Key Design 2: Dynamic Interval Training

Function: To enhance the model's ability to handle different temporal frequencies and large motion ranges, alleviating exposure bias.

Mechanism: During training, video segments with varying frame intervals are randomly sampled, forcing the model to learn longer temporal dependencies and larger motion ranges. To support controllable generation, a learnable interval embedding is introduced (vocabulary size of 25, covering intervals of 1-25 frames), encoding the interval information into a specific embedding added to the hidden states. During inference, the frame interval can be specified to control the motion speed.

Design Motivation: Fixed-interval training restricts model generalization; dynamic intervals introduce diversity to the data distribution. The interval embedding resolves the issue of uncontrollable motion ranges caused by naive dynamic intervals.

Key Design 3: Dynamic Noise Injection

Function: To simulate error accumulation during inference by adding noise to observed frames during training, thereby improving robustness.

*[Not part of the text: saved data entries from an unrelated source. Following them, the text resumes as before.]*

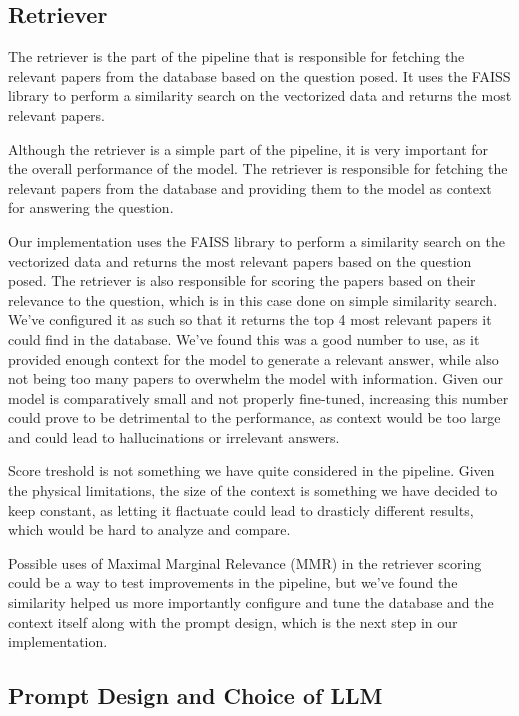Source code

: \documentclass[fleqn,moreauthors,10pt]{ds_report}
\begin{document}
\subsection*{Retriever}
The retriever is the part of the pipeline that is responsible for fetching the relevant papers from the database based on the question posed. It uses the FAISS library to perform a similarity search on the vectorized data and returns the most relevant papers.

Although the retriever is a simple part of the pipeline, it is very important for the overall performance of the model. The retriever is responsible for fetching the relevant papers from the database and providing them to the model as context for answering the question.

Our implementation uses the FAISS library to perform a similarity search on the vectorized data and returns the most relevant papers based on the question posed. The retriever is also responsible for scoring the papers based on their relevance to the question, which is in this case done on simple similarity search. We've configured it as such so that it returns the top 4 most relevant papers it could find in the database. We've found this was a good number to use, as it provided enough context for the model to generate a relevant answer, while also not being too many papers to overwhelm the model with information. Given our model is comparatively small and not properly fine-tuned, increasing this number could prove to be detrimental to the performance, as context would be too large and could lead to hallucinations or irrelevant answers.

Score treshold is not something we have quite considered in the pipeline. Given the physical limitations, the size of the context is something we have decided to keep constant, as letting it flactuate could lead to drasticly different results, which would be hard to analyze and compare.

Possible uses of Maximal Marginal Relevance (MMR) in the retriever scoring could be a way to test improvements in the pipeline, but we've found the similarity helped us more importantly configure and tune the database and the context itself along with the prompt design, which is the next step in our implementation.

\subsection*{Prompt Design and Choice of LLM}
\end{document}
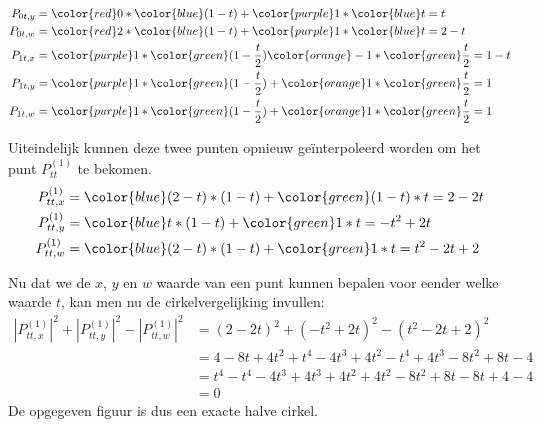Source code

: \begin{enumerate}
{\begin{itemize}
\begin{equation*}
\begin{split}
					P_{0t, y} & = {\color{red}0} *  {\color{blue}(1 - t)} + {\color{purple}1} * {\color{blue}t} = t \\
					P_{0t, w} & = {\color{red}2} *  {\color{blue}(1 - t)} + {\color{purple}1} * {\color{blue}t} = 2 - t\\
					P_{1t, x} & = {\color{purple}1} * {\color{green}(1 - \frac{t}{2})} {\color{orange}- 1} * {\color{green}\frac{t}{2}} = 1 - t \\
					P_{1t, y} & = {\color{purple}1} *  {\color{green}(1 - \frac{t}{2})} + {\color{orange}1} * {\color{green}\frac{t}{2}} = 1 \\
					P_{1t, w} & = {\color{purple}1} *  {\color{green}(1 - \frac{t}{2})} + {\color{orange}1} * {\color{green}\frac{t}{2}} = 1\\
				\end{split}
			\end{equation*}

			Uiteindelijk kunnen deze twee punten opnieuw geïnterpoleerd worden om het punt $P_{tt}^{(1)}$ te bekomen.
			\begin{equation*}
				\begin{split}
					P_{tt, x}^{(1)} & = {\color{blue}(2 - t)} * (1 - t) + {\color{green}(1 - t)} * t  = 2 - 2t \\
					P_{tt, y}^{(1)} & = {\color{blue}t} *  (1 - t) + {\color{green}1} * t = -t^2 + 2t \\
					P_{tt, w}^{(1)} & = {\color{blue}(2 - t)} *  (1 - t) +  {\color{green}1} * t = t^2 - 2t + 2\\
				\end{split}
			\end{equation*}

			Nu dat we de $x$, $y$ en $w$ waarde van een punt kunnen bepalen voor eender welke waarde $t$, kan men nu de cirkelvergelijking invullen:
			\begin{equation*}
				\begin{split}
					|P_{tt, x}^{(1)}|^2 + |P_{tt, y}^{(1)}|^2 - |P_{tt, w}^{(1)}|^2 & = (2 - 2t)^2 + (-t^2 + 2t)^2 - (t^2 - 2t + 2)^2 \\
																  & =  4 - 8t + 4t^2 + t^4 - 4t^3 + 4t^2 - t^4 +4t^3 - 8t^2 + 8t - 4 \\
																  & = t^4 - t^4 - 4t^3 + 4t^3 +4t^2 + 4t^2 - 8t^2 + 8t - 8t + 4 - 4 \\
																  & = 0
				\end{split}
			\end{equation*}
			De opgegeven figuur is dus een exacte halve cirkel.


\end{itemize}}
\end{enumerate}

Mechanism: Random Gaussian noise is added to the observed frames (noise levels 1-5), and a learnable noise level embedding is concatenated to the hidden states, allowing the model to perceive the current noise level. During inference, the noise level is set to 0, and the model automatically adapts to clean inputs.

Design Motivation: Out-of-distribution drift caused by teacher forcing—observing clean GT during training but noisy self-predictions during inference. Noise-injected training bridges this gap.

Loss & Training

MAR-style diffusion head loss: Denoising diffusion training is performed on the masked tokens. A 64-step iterative inference is used to generate the masked tokens for each frame.

Key Experimental Results

Main Results: UCF-101 First-Frame Conditional Video Prediction

Method FVD ↓ Description
MAGI (CTF) Best ~23% better than MTF
MAGI (MTF) Poor Good frame quality but poor temporal coherence
VideoGPT Poor Patch-level autoregression
Diffusion Forcing Medium Noisy conditional frames

Ablation Study: Training Strategy

Configuration FVD ↓ FID ↓
CTF + Interval Training + Noise Injection Best Best
CTF + Interval Training Only Poor Poor
CTF + Noise Injection Only Poor Poor
CTF (No Strategy) Worst Worst

Key Findings

  • The FVD of CTF is 23% better than that of MTF, even though the frame-level FID of MTF is slightly superior. This indicates that CTF captures motion better, whereas MTF generates high-quality static frames but lacks temporal coherence.
  • Both dynamic interval training and noise injection are effective for both CTF and MTF, with CTF consistently outperforming MTF.
  • MAGI can generate over 100 frames of coherent video while being trained on only 16 frames.
  • KV Cache enables the inference speed of MAGI to scale only linearly with the number of frames.

Highlights & Insights

  • Training-inference consistency is crucial for autoregressive video generation, which CTF achieves through a simple attention mask design.
  • The trade-off between FVD and FID reveals an important insight: high single-frame quality does not equate to high-quality video.
  • Excellent length generalization capability: 16-frame training -> 100+ frame inference, which benefits from the consistency design of CTF.

Limitations & Future Work

  • Current evaluation is primarily conducted on small-scale datasets like UCF-101; performance on larger-scale training remains to be verified.
  • The 256×256 resolution limits practical applications.
  • The 64-step iterative inference of the diffusion head still poses a speed bottleneck.
  • Combination with text-conditional generation has not yet been explored.
  • CTF provides a direct improvement for methods using MTF (e.g., Genie)—simply modifying the training paradigm can significantly enhance temporal coherence.
  • The concepts of interval embedding and noise level embedding can be generalized to other conditional control scenarios.
  • The hybrid scheme of MAR + causal temporal modeling provides a new design space for autoregressive video generation.

Rating

⭐⭐⭐⭐ — This work clearly identifies the overlooked issue of the training-inference gap in MTF. The solution proposed by CTF is simple and effective. The 23% FVD improvement and length generalization from 16 to 100+ frames are highly impressive. The dynamic interval training and noise injection strategies are also highly practical.